Set out the material's lines as a Markdown table with the columns "Row" and "Line", numbering each kept line and omitting blank lines and the pictures.
START Records for this exercise
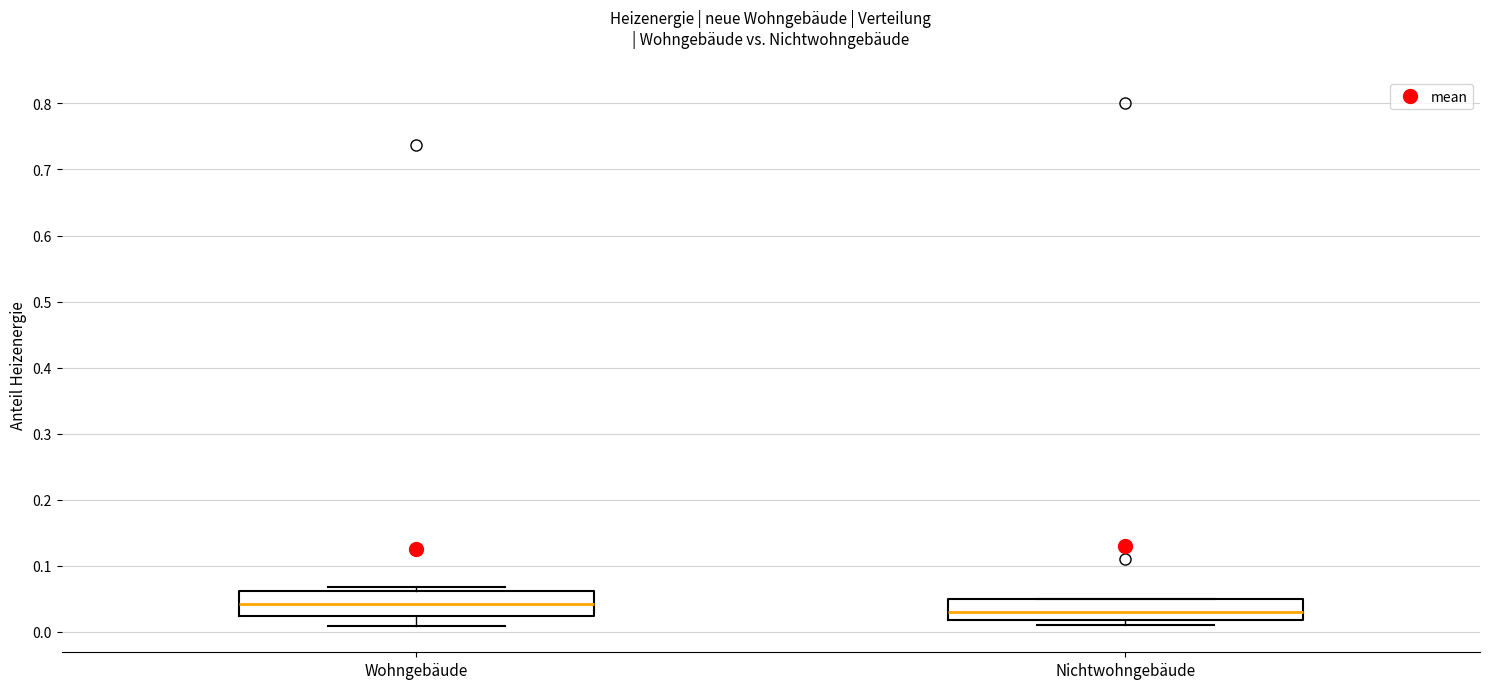

Reading left to right, read every box against the y-axis: the position of its median line, the range the box covers, and the ends of its whiskers. The values are not printed on the chart, so give them approximately, as read against the axis.

Wohngebäude: median 0.04, box 0.02 to 0.06, whiskers 0.01 to 0.07
Nichtwohngebäude: median 0.03, box 0.02 to 0.05, whiskers 0.01 to 0.05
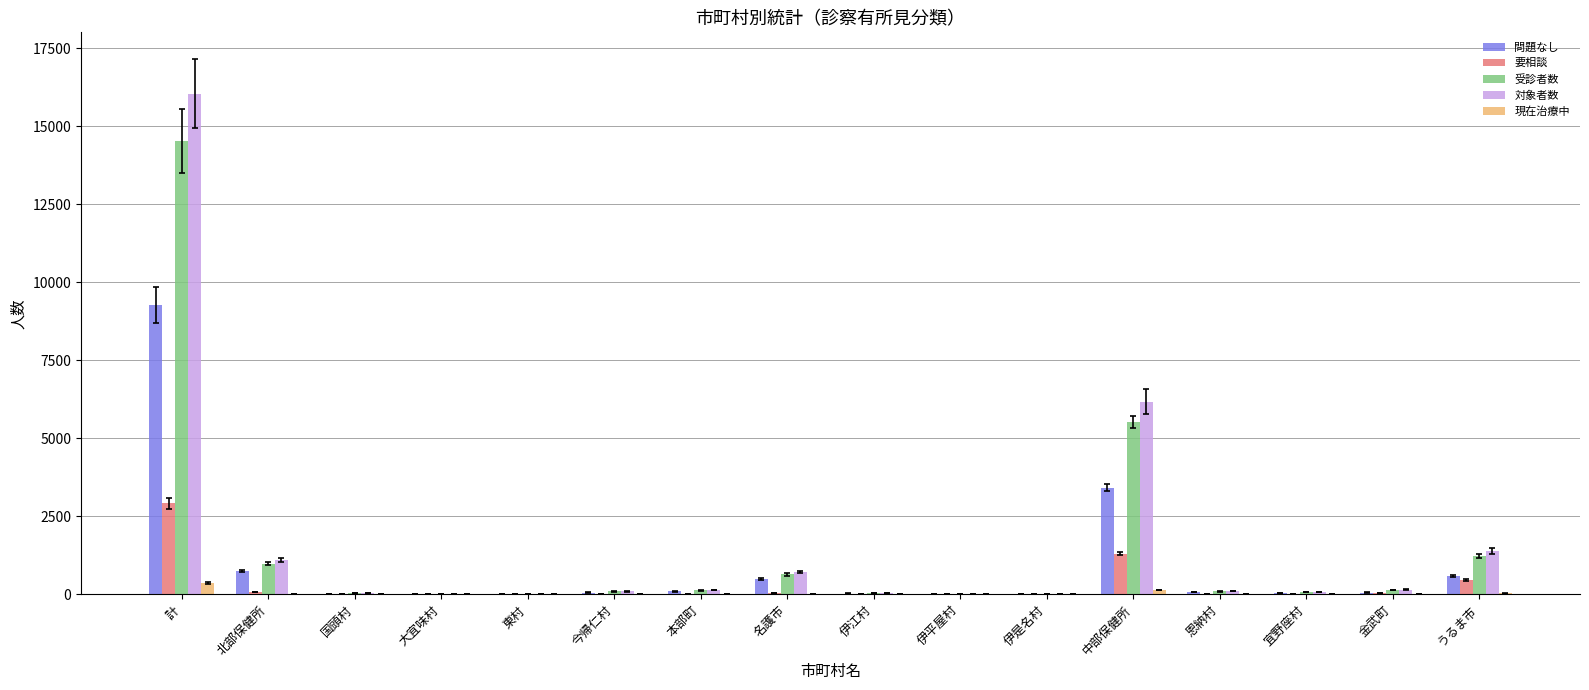

What is the highest value of the 要相談 series?

2916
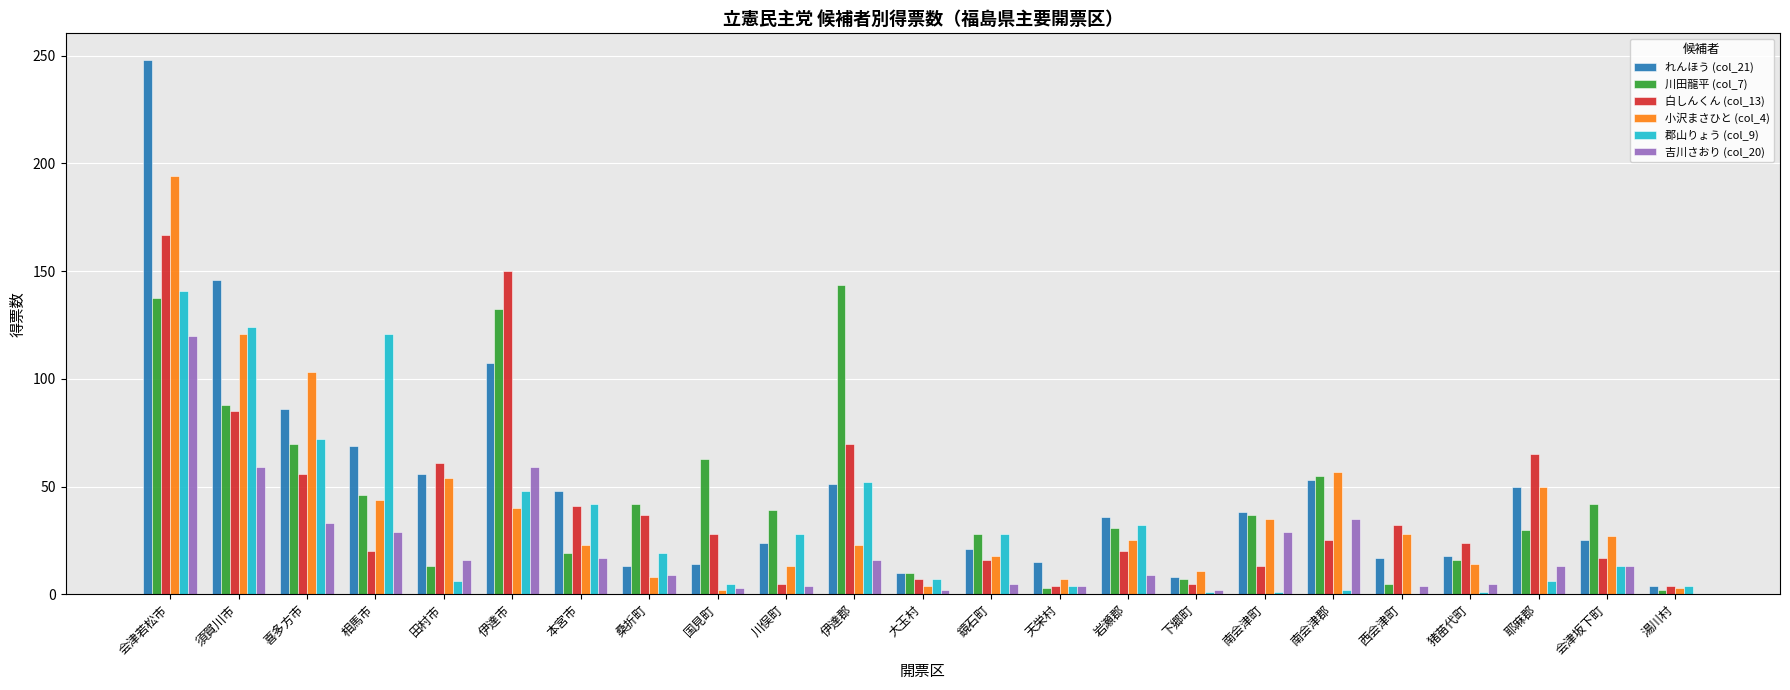

Are the bars horizontal?

No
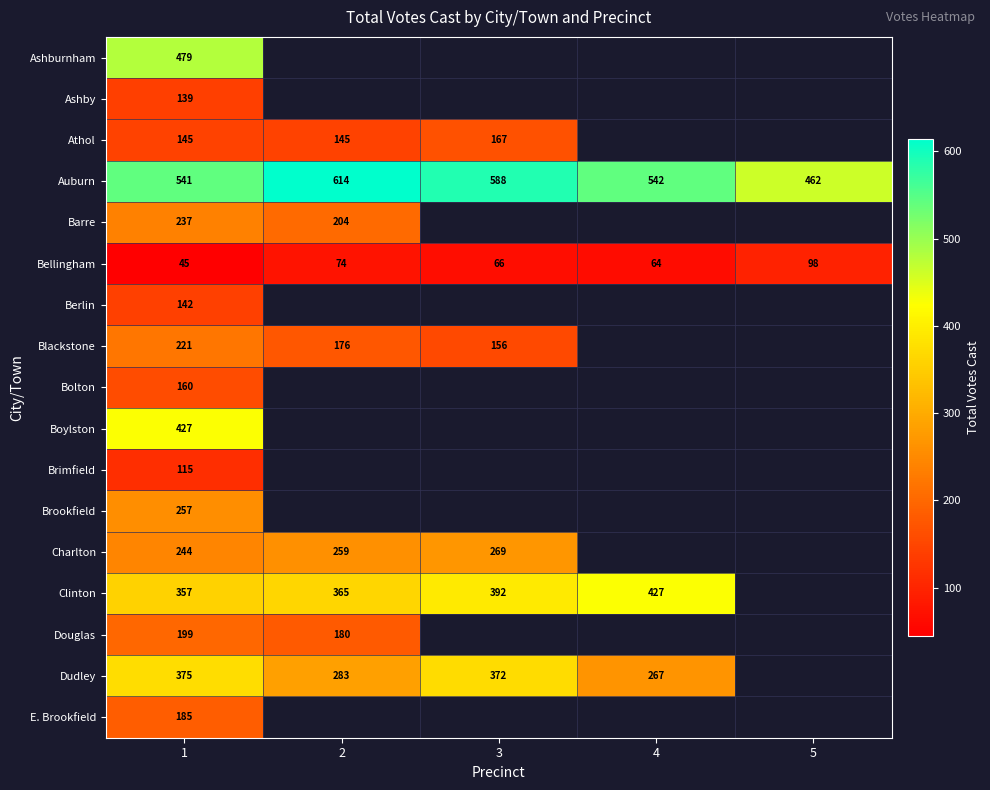

Which series has the widest spread of values?

row_3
END Records for this exercise
Output of the task:
| Row | Line |
|---|---|
| 1 | Reading left to right, read every box against the y-axis: the position of its median line, the range the box covers, and the ends of its whiskers. The values are not printed on the chart, so give them approximately, as read against the axis. |
| 2 | Wohngebäude: median 0.04, box 0.02 to 0.06, whiskers 0.01 to 0.07 |
| 3 | Nichtwohngebäude: median 0.03, box 0.02 to 0.05, whiskers 0.01 to 0.05 |
| 4 | What is the highest value of the 要相談 series? |
| 5 | 2916 |
| 6 | Are the bars horizontal? |
| 7 | No |
| 8 | Which series has the widest spread of values? |
| 9 | row_3 |